NFA Seeks Comment on Possible Capital Requirements for CPOs and CTAs and Additional Customer Protection Measures


The National Futures Association (“NFA”) issued Notice to Members I-14-03 seeking comment from its Member CPOs and CTAs as it considers (a) possible means of ensuring that each CPO or CTA has sufficient assets to operate as a going concern and (b) ways to strengthen the regulatory structure governing CPO operations to provide greater protection for customer funds.  This article provides summary highlights of the Notice.

CPO/CTA Capital Requirement

NFA is seeking input from its CPO and CTA Members on the concept of imposing capital requirements on CPOs and CTAs.  The Notice lists specific topics for comment in the following areas: (a) whether or not to impose a capital requirement, the appropriate amount of such a requirement, and the need for any related financial reporting and (b) alternative means of ensuring sufficient funds for ongoing CPO/CTA operation.

Additional Customer Protection Measures

The Notice requests comment on the following additional customer protection measures that are currently under consideration as a means of addressing improper use of pool funds by CPOs:

  • Independent third party authorization for disbursement of pool funds
  • NAV valuation and monthly or quarterly reporting
  • Independent preparation/verification of performance results
  • Verification of pool assets through periodic reporting to NFA by entities holding pool assets

The Notice also seeks comment on the appropriateness of maintaining memberships for CPOs and CTAs that do not engage in any commodity interest trading.

Comment Deadline

Comments in response to the Notice are due no later than April 15, 2014.

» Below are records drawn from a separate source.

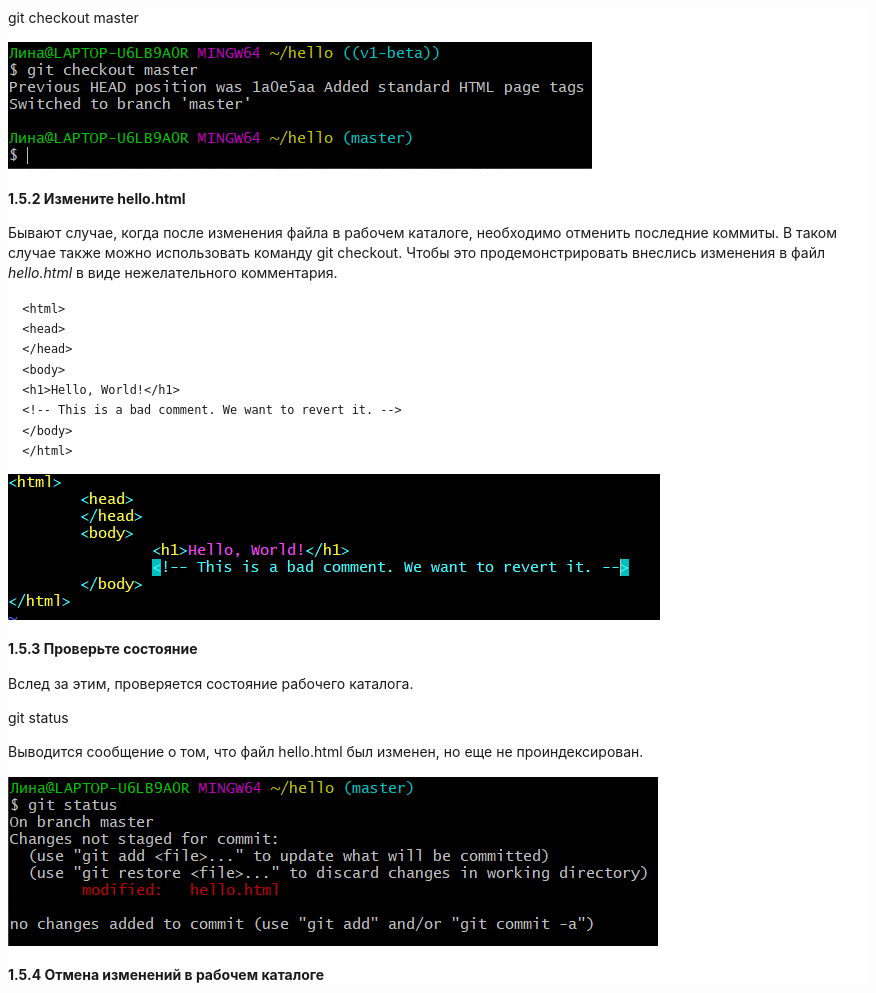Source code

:   git checkout master
 
  ![](pictures/1.5.1.PNG)

  **1.5.2 Измените hello.html**

  Бывают случае, когда после изменения файла в рабочем каталоге, необходимо отменить
  последние коммиты. В таком случае также можно использовать команду git checkout. Чтобы это продемонстрировать внеслись изменения в файл *hello.html* в виде нежелательного комментария.

      <html>
      <head>
      </head>
      <body>
      <h1>Hello, World!</h1>
      <!-- This is a bad comment. We want to revert it. -->
      </body>
      </html>

  ![](pictures/1.5.2.PNG)

  **1.5.3 Проверьте состояние**

  Вслед за этим, проверяется состояние рабочего каталога.
 
   git status
 
  Выводится сообщение о том, что файл hello.html был изменен, но еще не проиндексирован.
 
   ![](pictures/1.5.3.PNG)
 
  **1.5.4 Отмена изменений в рабочем каталоге**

IRS Circular 230 Disclosure: To ensure compliance with requirements imposed by the IRS, we inform you that any U.S. tax advice contained in this informational piece (including any attachments) is not intended or written to be used, and may not be used, for the purpose of (i) avoiding penalties under the Internal Revenue Code or (ii) promoting, marketing or recommending to another party any transaction or matter addressed herein.